Anti-insulin antibodies (AIAs) were measured in Study EFC12619 (T1DM) and Study EFC13403 (T2DM) using a validated radioimmuno-assay.

In Study EFC12619, the percentage of T1DM patients with detectable anti-insulin antibodies (AIAs) was comparable at baseline (Admelog 47.4%, Humalog 49.2%), at Week 26 (Admelog 45.6%, Humalog 50.2%), and at Week 52 (Admelog 44.8%, Humalog 47.2%). No differences were observed in the proportion of patients with at least one positive AIA sample (Admelog 62.5%, Humalog 63.1%) or the incidence of treatment-emergent AIAs (Admelog 22.6%, Humalog 24.2%) over the 52-week treatment period. An in vitro assay to determine the neutralizing capacity of the binding antibodies was not conducted. However, the sponsor demonstrated that safety and efficacy outcomes were not impacted by treatment-emergent AIA status or AIA titre.

In Study EFC13403, similar percentages of patients in the Admelog group (38.4%) and Humalog group (36.7%) were positive for AIAs for at least one timepoint between baseline and Month 6. The incidence of treatment-emergent AIAs was higher in the Admelog group (18.8%) compared with the Humalog group (14.5%). However, there was no evidence that treatment-emergent AIA impacted efficacy or safety.
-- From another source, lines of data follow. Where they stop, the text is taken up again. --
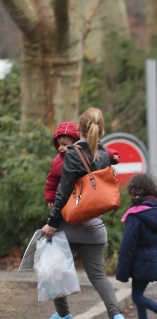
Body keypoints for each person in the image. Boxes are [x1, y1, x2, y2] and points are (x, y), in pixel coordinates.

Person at [40, 108, 126, 319]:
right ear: (102, 129)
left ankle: (63, 315)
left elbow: (64, 190)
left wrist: (51, 223)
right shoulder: (105, 155)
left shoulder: (71, 154)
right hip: (95, 227)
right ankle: (116, 315)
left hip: (69, 227)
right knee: (98, 276)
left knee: (55, 272)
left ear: (78, 129)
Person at [115, 174, 157, 319]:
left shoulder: (135, 216)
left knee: (136, 296)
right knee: (139, 294)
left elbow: (128, 246)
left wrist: (122, 272)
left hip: (141, 264)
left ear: (134, 191)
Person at [44, 121, 120, 210]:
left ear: (76, 143)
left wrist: (112, 155)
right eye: (59, 145)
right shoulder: (57, 162)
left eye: (65, 145)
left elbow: (99, 151)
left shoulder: (83, 152)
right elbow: (51, 181)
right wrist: (50, 198)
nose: (61, 147)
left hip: (87, 195)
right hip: (67, 199)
Also, there was no relationship between the AIA titres and efficacy or safety parameters, regardless of treatment-emergent AIA status.

Based on the Phase III studies, no clinically meaningful differences in immunogenicity were observed between the biosimilar and the reference biologic drug, in patients with diabetes mellitus.

Indications

Admelog is considered to be biosimilar to Humalog, the reference biologic drug. Similarity between Admelog and Humalog was established in accordance with the Information and Submission Requirements for Biosimilar Biologic Drugs Guidance Document.

Within this drug submission, the sponsor requested the authorization of Admelog for the same indications that are currently authorized for Humalog (100 units/mL).

The demonstration of similarity between the biosimilar and its reference biologic drug enables the biosimilar, Admelog, to be authorized with the same indications as Humalog (100 units/mL).

Health Canada authorized the following indications:

Admelog (insulin lispro injection) is indicated for the treatment of patients with diabetes mellitus who require insulin for the maintenance of normal glucose homeostasis. Admelog insulin is also indicated for the initial stabilization of diabetes mellitus. Admelog (insulin lispro injection) is a short acting insulin analogue and is for use in conjunction with a longer acting insulin, except when used in a subcutaneous insulin infusion pump.